Ancient: the town of Maaloula, north of Damascus, which has several churches and monasteries, including the convent of Mar Takla. It is known as one...

THE 12 Greek Orthodox nuns who last week were taken at gunpoint by Islamist fighters from their convent in the small town of Maaloula, north of Damascus (News, 6 December), are alive and well.

The nuns have appeared in a video, in which they spoke of being in good health. They also denied that they had been kidnapped. Islamist fighters, after recapturing the town from the Syrian army, took the nuns and three other women from the Mar Takla convent to the town of Yabroud near by.

Arab media reports towards the end of last week suggested that the group of women were being held hostage, and that the Islamist rebels were demanding the release of about 1000 female detainees in government custody. But the video, broadcast by al-Jazeera television at the weekend, showed the Mother Superior of Mar Takla, Pelagia Sayaf, along with other nuns, sitting on sofas around a room.

One of the nuns said that it was untrue that they were being held hostage: they had been escorted out of Maaloula to escape the fighting. Another nun said that the Islamist fighters were treating the Sisters well: "They brought us from the convent, out from under the shelling. . . They rescued us, and we're very happy with them."

It was not clear from the video whether or not the women were speaking freely or under duress.

A further question mark hangs over the fate of about 15 young female orphans who had been cared for by the nuns at Mar Takla. Nicola Caines, from Kinver, in Staffordshire, contacted the Church Times this week to say that she visited the convent in April 2011, just as the violence in Syria was beginning, as part of a pilgrimage group. The pilgrims met Mother Pelagia and some of the nuns.

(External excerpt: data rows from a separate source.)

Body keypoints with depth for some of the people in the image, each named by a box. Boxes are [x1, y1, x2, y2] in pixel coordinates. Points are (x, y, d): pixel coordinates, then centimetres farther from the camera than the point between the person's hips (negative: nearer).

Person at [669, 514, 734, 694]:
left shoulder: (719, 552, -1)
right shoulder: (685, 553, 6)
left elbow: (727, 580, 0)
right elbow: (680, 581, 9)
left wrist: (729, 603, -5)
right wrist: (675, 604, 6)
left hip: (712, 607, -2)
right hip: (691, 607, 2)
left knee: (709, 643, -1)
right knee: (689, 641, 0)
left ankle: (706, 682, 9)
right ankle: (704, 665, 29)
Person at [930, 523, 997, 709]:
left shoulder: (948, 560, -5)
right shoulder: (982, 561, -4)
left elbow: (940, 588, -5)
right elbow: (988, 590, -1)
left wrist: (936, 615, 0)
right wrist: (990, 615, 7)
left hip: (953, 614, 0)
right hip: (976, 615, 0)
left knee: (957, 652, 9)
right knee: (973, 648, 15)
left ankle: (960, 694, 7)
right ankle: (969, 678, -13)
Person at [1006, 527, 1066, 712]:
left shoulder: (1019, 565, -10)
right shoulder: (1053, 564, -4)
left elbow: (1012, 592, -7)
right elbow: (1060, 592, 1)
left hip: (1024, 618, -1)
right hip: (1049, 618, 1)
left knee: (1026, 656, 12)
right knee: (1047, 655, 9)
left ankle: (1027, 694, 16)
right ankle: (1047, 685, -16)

Ms Caines recalls that "they received us with great hospitality, and also took us around the orphanage they ran for girls with no means of support. These girls had not much of a chance in life, some of them being simply . . . rejected by their families.

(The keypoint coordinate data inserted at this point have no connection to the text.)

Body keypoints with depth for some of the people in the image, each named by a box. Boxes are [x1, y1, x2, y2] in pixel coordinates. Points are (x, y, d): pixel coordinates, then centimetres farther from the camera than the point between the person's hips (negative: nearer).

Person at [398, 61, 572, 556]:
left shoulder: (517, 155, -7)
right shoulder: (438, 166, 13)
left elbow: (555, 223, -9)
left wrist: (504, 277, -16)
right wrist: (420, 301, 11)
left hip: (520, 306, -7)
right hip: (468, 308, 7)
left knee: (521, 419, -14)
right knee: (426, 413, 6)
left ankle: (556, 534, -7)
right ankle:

"I am obviously worried about the safety of Mother Pelagia and her nuns, but I am also deeply concerned about what has become of the girls they were caring for."

The fate of Christians in Syria as a whole was highlighted on Tuesday - International Human Rights Day - by a petition organised by the advocacy group Open Doors, which was delivered simultaneously in New York to the missions of the five permanent members of the UN Security Council, and to many of their embassies abroad - as well as to 10 Downing Street, and the Foreign Office in London.